I had hoped to stroke him. He merely nodded. “Let me give you another scenario. You and she and Pangborn go out to Wellfleet in your car. On the way back Lonnie can’t stand losing her, so he waves his pistol at you. You stop the car and wrestle his shooter away. In the fracas, she gets shot. Mortally. You leave her in the woods and drive him to his car, make him get into the trunk—he’s limp as a worm by now. Then you drive away to a quiet place, open the trunk, lay the barrel in his throat, say sweetly, ‘I’ll never hurt you, Lonnie, this is only fun and games. This is how I get my kinks out. Kiss the barrel for me, Lonnie.’ Then you pull the trigger, do a little wiping and leave his finger on it. Next, you drive the car back to The Widow’s Walk, get back in your car, go to the woods again and dispose of her body. Son, you do it all except you forget to wipe your front seat. As my wife says, ‘Nobody’s perfect.’ Neither am I. I let you get away with blood on the front seat. I’m a hick and trust my friends. Yes,” he said, “you better hope and pray her body doesn’t show up. I’ll be the first one after you because I bought the story about the nose bleed.”

“Well,” I said, “why don’t you take me in now?”

“Figure it out.”

“You have no case. If she was shot at close quarters in my car, her blood would have been all over his clothing.”

“Maybe you’re right. Let’s have a drink.”

Nothing could have been more unsatisfactory. The last thing I wanted was to drink with him. But he started up the car, began to whistle “Stardust” and took off in a spray of road sand and rubber.

I thought we’d go to the VFW bar, for it was his favorite place to have a few, but instead he turned in at Town Hall and walked me down the basement corridor to his office where he pointed to a chair and took out a bottle of bourbon. I assumed we had come here to serve some of the recording equipment he kept in his desk.

“I figured I’d show you the amenities of this place,” Regency said, “before you have to use the jail.”

“Can we talk about something else?”

He grinned. “Name your topic.”

“Where’s my wife?”

“I was hoping you could tell me.”

“I talked to the fellow she ran off with. She left him eight days ago. I believe his story.”

Regency said, “That checks.”

“With what?”

“According to Laurel Oakwode’s son—his name, by the way, is also Leonard, but they call him Sonny, Sonny Oakwode—Patty Lareine was in Santa Barbara seven nights ago.”

“I didn’t know that.”

“Yes, she was there with this fellow Wardley.”

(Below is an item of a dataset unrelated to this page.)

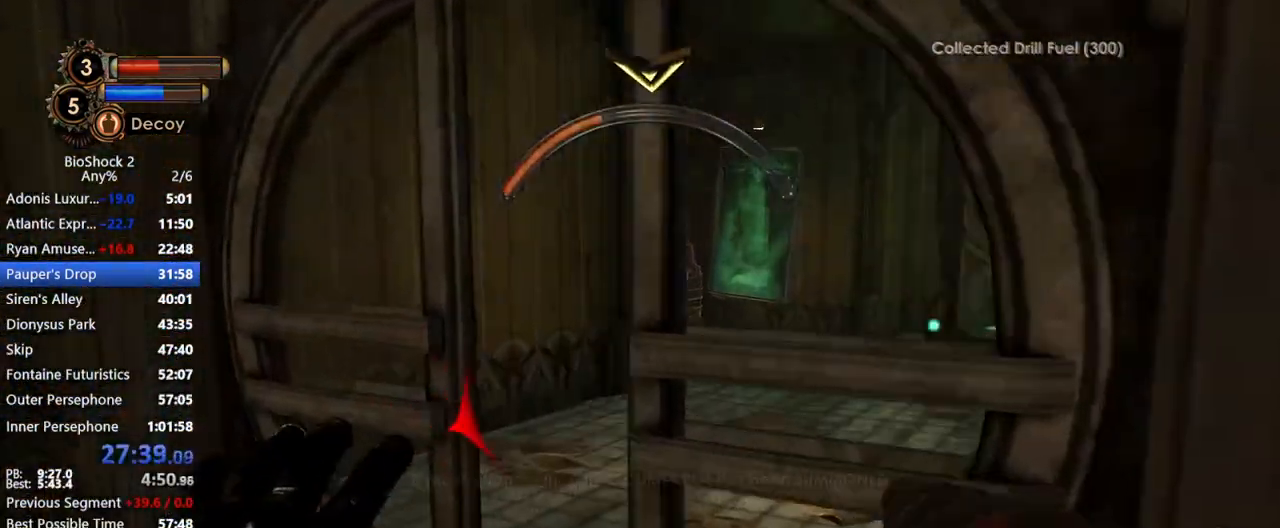
{"keys": ["w"], "mouse": [], "events": [[267, "mouse_left", "down"], [450, "mouse_left", "up"]]}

I had never known exactly what was meant by the remark: I could not part my lips. Now I knew.

“Good bourbon?”

I gave one mute nod.

“Yes, she was in Santa Barbara with Wardley and they had dinner with Laurel Oakwode and Leonard Pangborn at Lonnie’s beach club. All four of them at one table. Sonny joined them later for coffee.”

I still couldn’t speak.

“Want to know what they talked about?”

I nodded.

“I need some input from you a little later.”

I nodded.

“Good. According to what I get from Sonny …” Here he stopped to remark, “By the way, on the phone Sonny doesn’t sound like a cocksucker. Do you think Pangborn was lying in that letter?”

I drew a question mark with my finger.

“But Pangborn didn’t seem gay to you?”

I shook my head.

“I can’t believe how much of life,” he said, “is in the closet. God, you or I could be queer.”

“Whatever you say, dear,” I lisped.

He took that as a big laugh. I was glad to get my voice out under any auspices. Being speechless is a shock one does much to get out of.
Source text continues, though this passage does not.